Investor reporting can be considered an upcoming trend which continues to be increasingly important in Luxembourg. As relevant data is requested by investors, transparency and daily reporting for investors becomes more important and needs to be considered by PE market players in Luxembourg.
Growth of ESG importance
Reporting and investment need to take greater account of economic social governmental (ESG) criteria. Since Regulation (EU) 2019/2088 of the European Parliament and of the Council of 27 November 2019 on sustainability‐related disclosures in the financial services sector (SFDR) became effective on 11 March 2021, investment fund managers and PE firms have to consider ESG criteria when making investments. If they do not intend to consider such criteria, they need to explain their reasons.
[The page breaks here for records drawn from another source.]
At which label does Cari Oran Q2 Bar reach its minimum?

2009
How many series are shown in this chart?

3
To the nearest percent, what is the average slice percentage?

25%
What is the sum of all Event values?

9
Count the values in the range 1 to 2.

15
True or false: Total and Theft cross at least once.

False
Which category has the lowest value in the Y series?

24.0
Ever more investors are requiring the consideration of ESG criteria. Companies have become more accountable to shareholders and customers and shareholders pay significantly attention on how their money is invested and whether their investment has any positive or negative impact on the environment. This is a new challenge for PE firms as there are more considerations to be taken into account when choosing an appropriate investment. They need to review the impact and also the value of investments.
Furthermore, banks are more frequently asking for ESG considerations when providing a loan facility. The attractiveness of investee companies could increasingly depend on the implementation of reliable and effective ESG policies and strategies by the target companies. SFDR and other EU regulations which are expected to follow will become more and more important and also influence PE investments and PE investment funds in Luxembourg and elsewhere in the future.
Based on the “Made in America Tax Plan” (MATAP) and consequential measures still under discussion between the governments, it is expected that all internationally operating businesses need to pay a minimum level of tax. In relation to Luxembourg structures, it needs to be verified which entities or investment funds will be covered by the tax plan. It further needs to be ensured that the implementation of such tax regime does not hinder the PE industry in Luxembourg to still grow but also support the fight against tax avoidance.
The Luxembourg PE business in relation to PE investment funds and also PE investments is expected to continuously grow and adapt to the upcoming regulatory and investors demands. Luxembourg as a well-known platform for PE business will develop with the market and support the growth of private investments in companies.